Verstößt die Hansestadt Lübeck gegen Landes- und Bundesgesetze in der Schulkinderbetreuung?

Petitionsausschuss des Landtags Schleswig-Holstein beschließt umfassende Rechts- und Sachprüfung

Am 12. Dezember 2017 wurde im Petitionsausschuss des schleswig-holsteinischen Landtages eine Petition zur Anerkennung der Betreuten Grundschulen Lübecks als Kindertagesstätte eingereicht.

Ziel der Petition ist die Prüfung, ob die Hansestadt Lübeck gegen Landes- und Bundesgesetze verstößt, wenn die Betreuten Grundschulen vom Kindertagesstättengesetz Schleswig-Holstein ausgenommen werden.

Zum Hintergrund:

Es ist zu prüfen, inwieweit in Lübeck die verschiedenen Formen der Betreuten Grundschulen als Kindertageseinrichtungen gemäß SGB VIII einzustufen sind. In der Konsequenz ergibt sich die Frage, ob das Kindertagesstättengesetz sowie die Kindertagesstätten- und -tagespflegeverordnung des Landes Schleswig-Holstein Anwendung finden müssen.

Das Petitionsthema betrifft mehrere tausend Schulkinder und ihre Eltern in Lübeck.
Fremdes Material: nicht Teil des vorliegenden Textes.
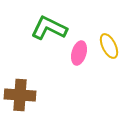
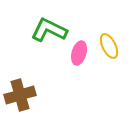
green L-shape: moved 2 px down
brown cross: rotated 20 degrees counterclockwise
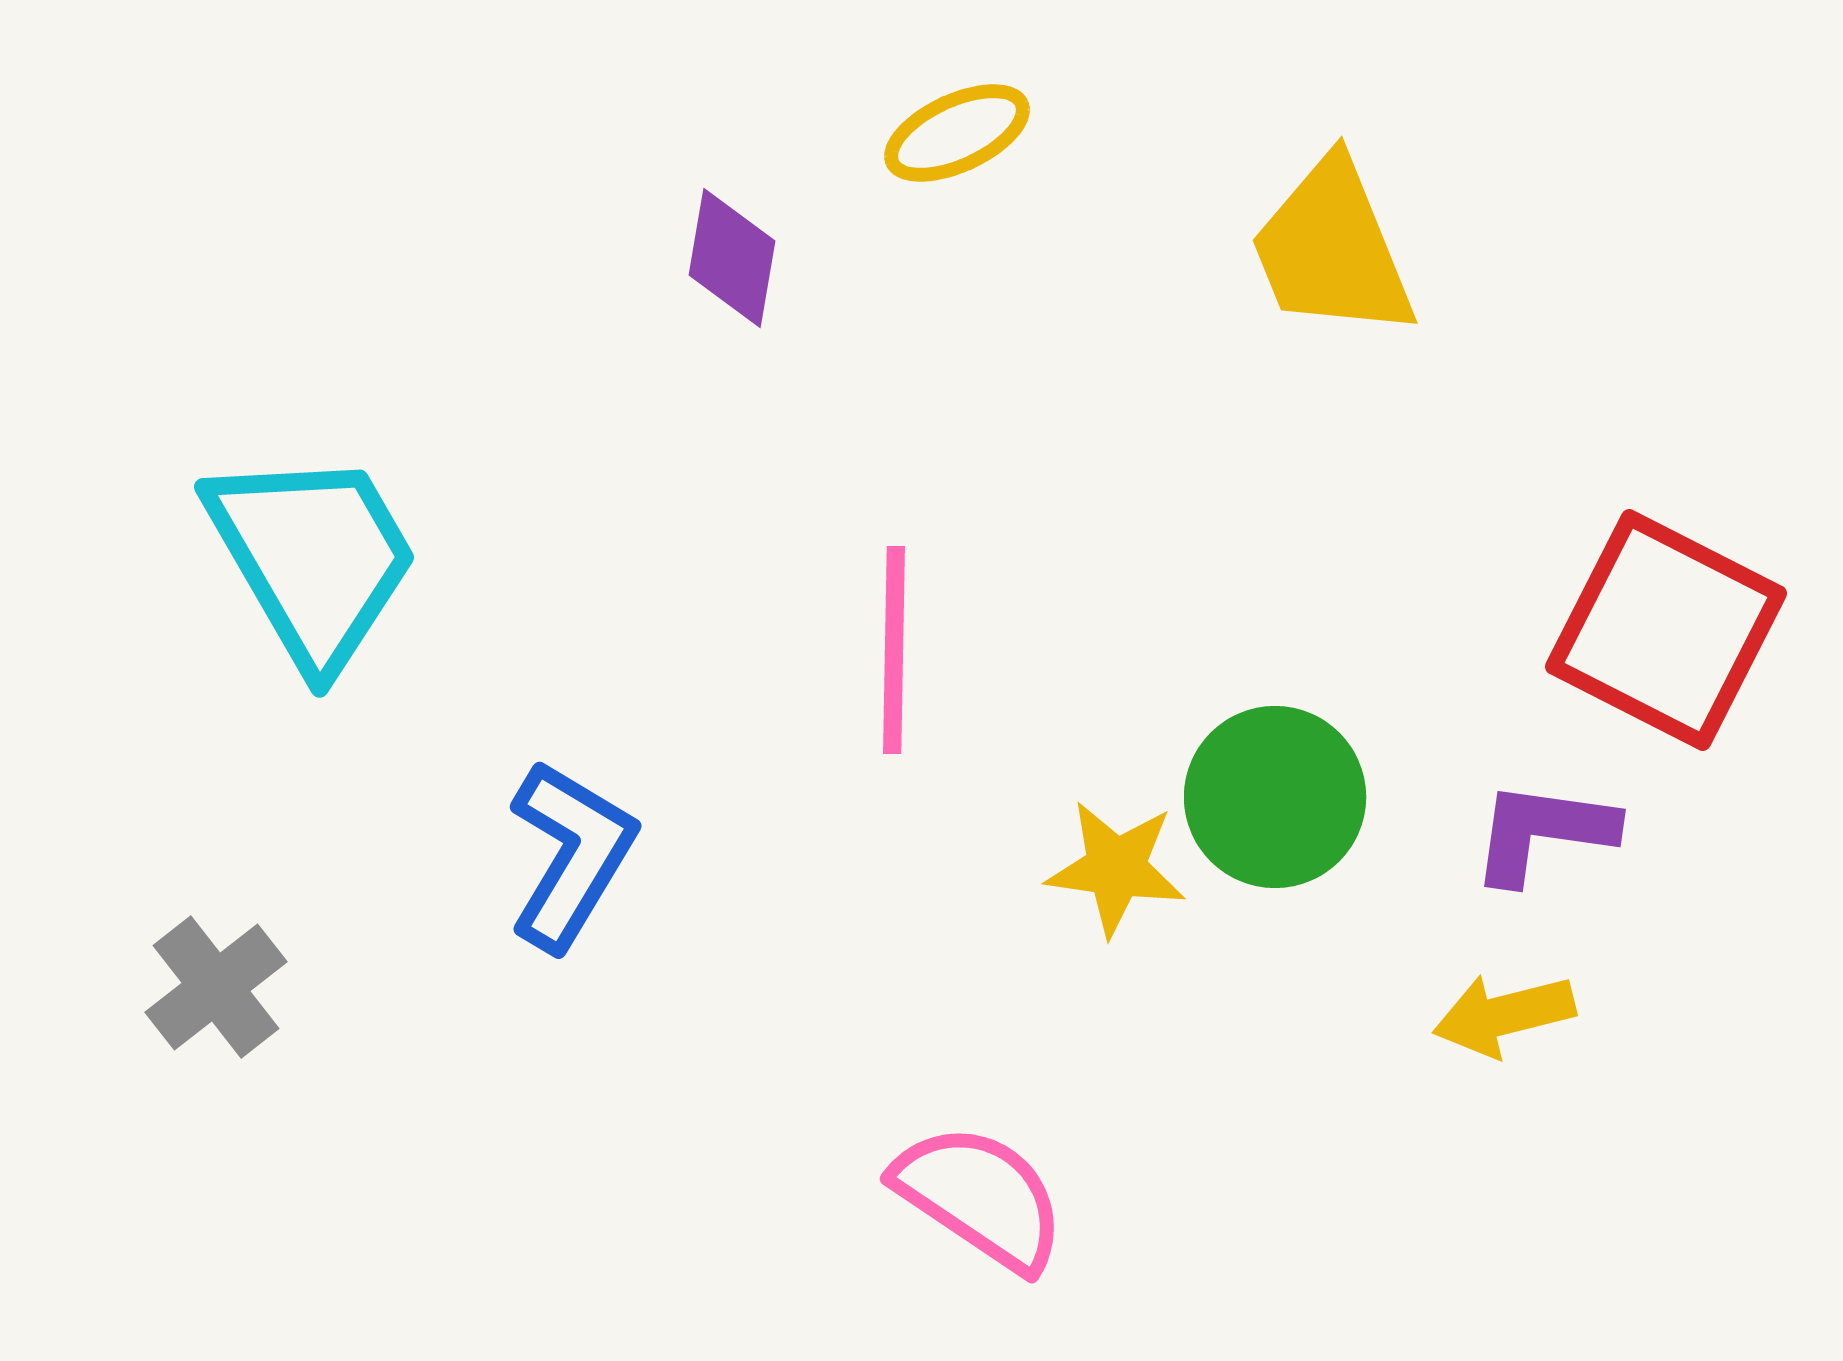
Vor dem Hintergrund aktueller politischer Herausforderungen – wie der derzeitigen Novellierung des Kindertagesstättengesetzes Schleswig-Holstein oder des für 2025 von der Bundesregierung geplanten Rechtsanspruches auf eine Schulkinderbetreuung – hat die Petition eine weitreichende politische Bedeutung erlangt.

Aufgrund der vorgebrachten Argumente, die für einen Verstoß gegen Landes- und Bundesgesetze sprechen, wurde vom Petitionsausschuss Anfang September 2018 eine umfassende rechtliche, sachliche und dabei öffentliche Prüfung der Petition beschlossen.

Zu der Anhörung werden das Ministerium für Soziales, Gesundheit, Jugend, Familie und Senioren des Landes Schleswig-Holstein, die Stadt Lübeck, Sachverständige und die Petentin eingeladen.

Da die Anhörung öffentlich ist, sind alle Interessierten und Medienvertreter*innen als Gäste willkommen.

Link zur Petition:

https://www.landtag.ltsh.de/oepetition/petitionsdetails?id=266

(Petition Nummer 49 vom 12.12.2017).